Queríamos dar a última palavra sobre como e por que Fogo contra Fogo é digno de ser considerado um clássico moderno, no entanto, a um superfã. Blake Howard era um adolescente morando em Sydney, Austrália, quando viu Fogo contra Fogo pela primeira vez "numa fita VHS pirata pan-and-scan". Ele eventualmente começou um podcast chamado One Heat Minute, que dedicou um episódio a cada minuto do filme. (Divulgação completa: Howard me teve como convidado.) Para o final, o próprio Mann conversou com Howard no programa. "Ele teve dois comentários principais sobre o podcast em si", o apresentador lembra. "Um foi: 'Eu elogio suas obsessões'. E o outro foi que eu era completamente maluco pra caralho".

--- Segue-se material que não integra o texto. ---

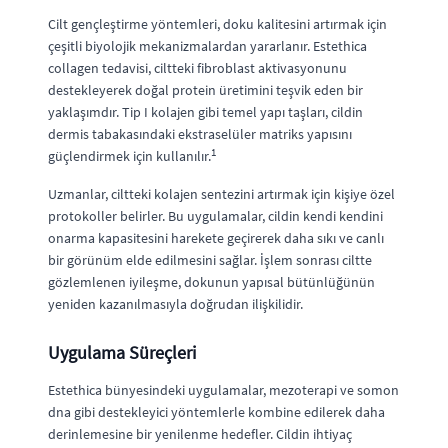
Cilt gençleştirme yöntemleri, doku kalitesini artırmak için
çeşitli biyolojik mekanizmalardan yararlanır. Estethica
collagen tedavisi, ciltteki fibroblast aktivasyonunu
destekleyerek doğal protein üretimini teşvik eden bir
yaklaşımdır. Tip I kolajen gibi temel yapı taşları, cildin
dermis tabakasındaki ekstraselüler matriks yapısını
1
güçlendirmek için kullanılır.
Uzmanlar, ciltteki kolajen sentezini artırmak için kişiye özel
protokoller belirler. Bu uygulamalar, cildin kendi kendini
onarma kapasitesini harekete geçirerek daha sıkı ve canlı
bir görünüm elde edilmesini sağlar. İşlem sonrası ciltte
gözlemlenen iyileşme, dokunun yapısal bütünlüğünün
yeniden kazanılmasıyla doğrudan ilişkilidir.
Uygulama Süreçleri
Estethica bünyesindeki uygulamalar, mezoterapi ve somon
dna gibi destekleyici yöntemlerle kombine edilerek daha
derinlemesine bir yenilenme hedefler. Cildin ihtiyaç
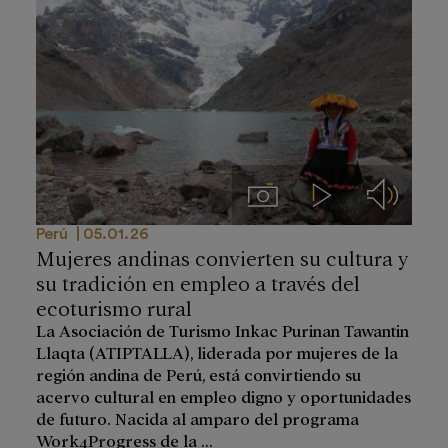
Imágenes
Videos
Audios
Perú
05.01.26
Mujeres andinas convierten su cultura y
su tradición en empleo a través del
ecoturismo rural
La Asociación de Turismo Inkac Purinan Tawantin
Llaqta (ATIPTALLA), liderada por mujeres de la
región andina de Perú, está convirtiendo su
acervo cultural en empleo digno y oportunidades
de futuro. Nacida al amparo del programa
Work4Progress de la ...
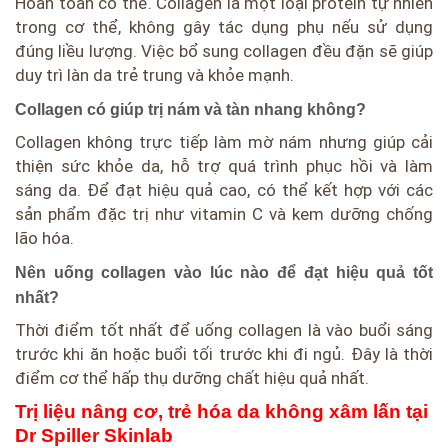
Hoàn toàn có thể. Collagen là một loại protein tự nhiên
trong cơ thể, không gây tác dụng phụ nếu sử dụng
đúng liều lượng. Việc bổ sung collagen đều đặn sẽ giúp
duy trì làn da trẻ trung và khỏe mạnh.
Collagen có giúp trị nám và tàn nhang không?
Collagen không trực tiếp làm mờ nám nhưng giúp cải
thiện sức khỏe da, hỗ trợ quá trình phục hồi và làm
sáng da. Để đạt hiệu quả cao, có thể kết hợp với các
sản phẩm đặc trị như vitamin C và kem dưỡng chống
lão hóa.
Nên uống collagen vào lúc nào để đạt hiệu quả tốt
nhất?
Thời điểm tốt nhất để uống collagen là vào buổi sáng
trước khi ăn hoặc buổi tối trước khi đi ngủ. Đây là thời
điểm cơ thể hấp thụ dưỡng chất hiệu quả nhất.
Trị liệu nâng cơ, trẻ hóa da không xâm lấn tại
Dr Spiller Skinlab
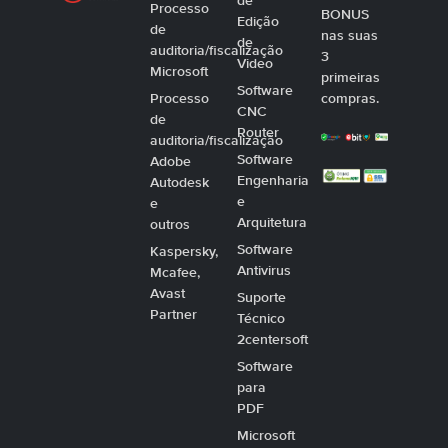
de
Processo
BONUS
Edição
de
nas suas
de
auditoria/fiscalização
3
Video
Microsoft
primeiras
Software
Processo
compras.
CNC
de
Router
auditoria/fiscalização
Software
Adobe
Engenharia
Autodesk
e
e
Arquitetura
outros
Software
Kaspersky,
Antivirus
Mcafee,
Avast
Suporte
Partner
Técnico
2centersoft
Software
para
PDF
Microsoft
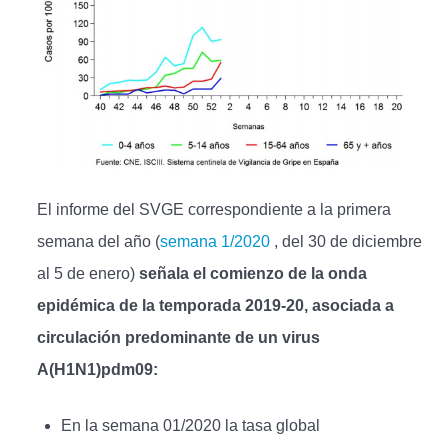
El informe del SVGE correspondiente a la primera
semana del año (
semana 1/2020
, del 30 de diciembre
al 5 de enero)
señala el comienzo de la onda
epidémica de la temporada 2019-20, asociada a
circulación predominante de un virus
A(H1N1)pdm09:
En la semana 01/2020 la tasa global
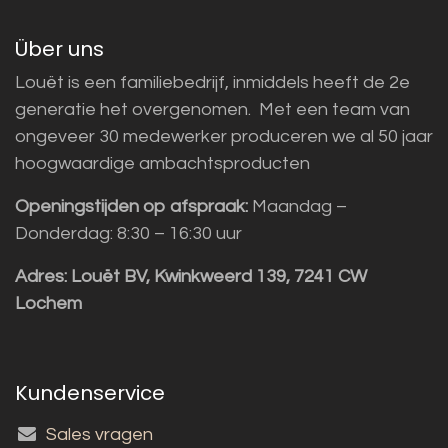
Über uns
Louët is een familiebedrijf, inmiddels heeft de 2e
generatie het overgenomen. Met een team van
ongeveer 30 medewerker produceren we al 50 jaar
hoogwaardige ambachtsproducten
Openingstijden op afspraak:
Maandag –
Donderdag: 8:30 – 16:30 uur
Adres:
Louët BV, Kwinkweerd 139, 7241 CW
Lochem
Kundenservice
Sales vragen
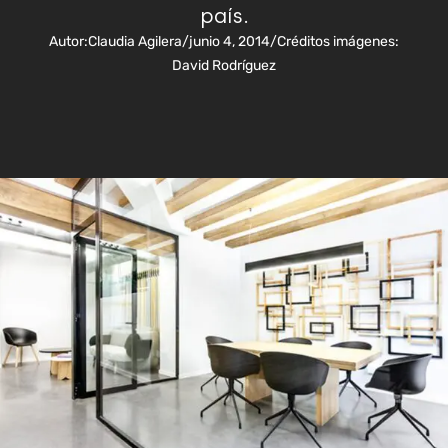
país.
Autor:
Claudia Agilera
/
junio 4, 2014
/
Créditos imágenes:
David Rodríguez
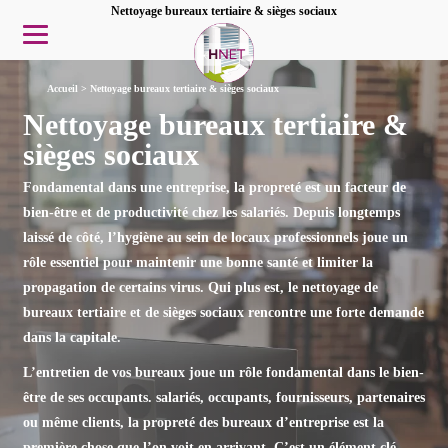
Nettoyage bureaux tertiaire & sièges sociaux
Accueil
>
Nettoyage bureaux tertiaire & sièges sociaux
Nettoyage bureaux tertiaire &
sièges sociaux
Fondamental dans une entreprise, la propreté est un facteur de
bien-être et de
productivité
chez les salariés. Depuis longtemps
laissé de côté, l’hygiène au sein de locaux professionnels joue un
rôle essentiel pour maintenir une bonne santé et limiter la
propagation de certains virus. Qui plus est, le
nettoyage de
bureaux tertiaire et de sièges sociaux
rencontre une forte demande
dans la capitale.
L’entretien de vos bureaux joue un rôle fondamental dans le bien-
être de ses occupants.
salariés
, occupants, fournisseurs, partenaires
ou même clients, la propreté des bureaux d’entreprise est la
première chose que l’on voit en arrivant.
C’est un élément clé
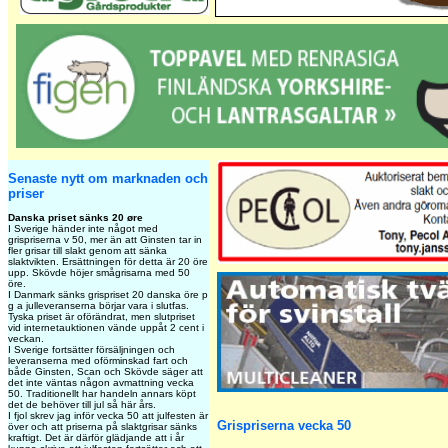
Senaste nytt om marknaden och
priser
Danska priset sänks 20 øre
I Sverige händer inte något med
grispriserna v 50, mer än att Ginsten tar in
fler grisar till slakt genom att sänka
slaktvikten. Ersättningen för detta är 20 öre
upp. Skövde höjer smågrisarna med 50
öre.
I Danmark sänks grispriset 20 danska öre p
g a julleveranserna börjar vara i slutfas.
Tyska priset är oförändrat, men slutpriset
vid internetauktionen vände uppåt 2 cent i
veckan.
I Sverige fortsätter försäljningen och
leveranserna med oförminskad fart och
både Ginsten, Scan och Skövde säger att
det inte väntas någon avmattning vecka
50. Traditionellt har handeln annars köpt
det de behöver till jul så här års.
I fjol skrev jag inför vecka 50 att julfesten är
Grispriserna vecka 50
över och att priserna på slaktgrisar sänks
kraftigt. Det är därför glädjande att i år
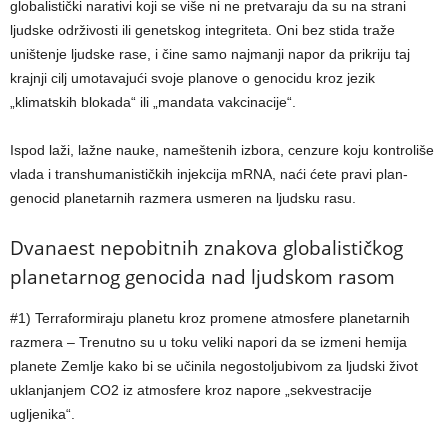
globalistički narativi koji se više ni ne pretvaraju da su na strani
ljudske održivosti ili genetskog integriteta. Oni bez stida traže
uništenje ljudske rase, i čine samo najmanji napor da prikriju taj
krajnji cilj umotavajući svoje planove o genocidu kroz jezik
„klimatskih blokada“ ili „mandata vakcinacije“.
Ispod laži, lažne nauke, nameštenih izbora, cenzure koju kontroliše
vlada i transhumanističkih injekcija mRNA, naći ćete pravi plan-
genocid planetarnih razmera usmeren na ljudsku rasu.
Dvanaest nepobitnih znakova globalističkog
planetarnog genocida nad ljudskom rasom
#1) Terraformiraju planetu kroz promene atmosfere planetarnih
razmera – Trenutno su u toku veliki napori da se izmeni hemija
planete Zemlje kako bi se učinila negostoljubivom za ljudski život
uklanjanjem CO2 iz atmosfere kroz napore „sekvestracije
ugljenika“.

Quando perguntamos a Howard por que ele achava que, 30 anos após seu lançamento, Fogo contra Fogo é agora reconhecido como um marco do cinema americano, ele falou sobre a direção, as performances, a qualidade da escrita e a forma como os filmes de gênero são vistos menos como arte de cupim e mais como simplesmente arte. Todos os suspeitos de sempre. Então ele lembrou como foi quando ele começou o podcast quase uma década atrás.
"Eu [recebia] duas reações quando pedia para as pessoas participarem", Howard diz. "Uma era curiosidade. A outra era 'Hmm'. Mas o que ressoou no programa foi essa eletricidade das pessoas indo, 'Ah, eu amo esse filme'. Como se elas finalmente tivessem permissão para dizer em voz alta: 'Eu amo Fogo contra Fogo'. E acho que o que ficou evidente para mim fazendo o programa é que segundo por segundo, minuto por minuto, ao longo dos 166 minutos de duração pré-créditos — quanto mais você reassiste o filme, mais reassistível ele se torna de alguma forma. Acho que simplesmente tivemos tempo suficiente para apreciá-lo. Sabe, tempo é sorte, como Michael Mann diz. E tempo é sorte com Fogo contra Fogo".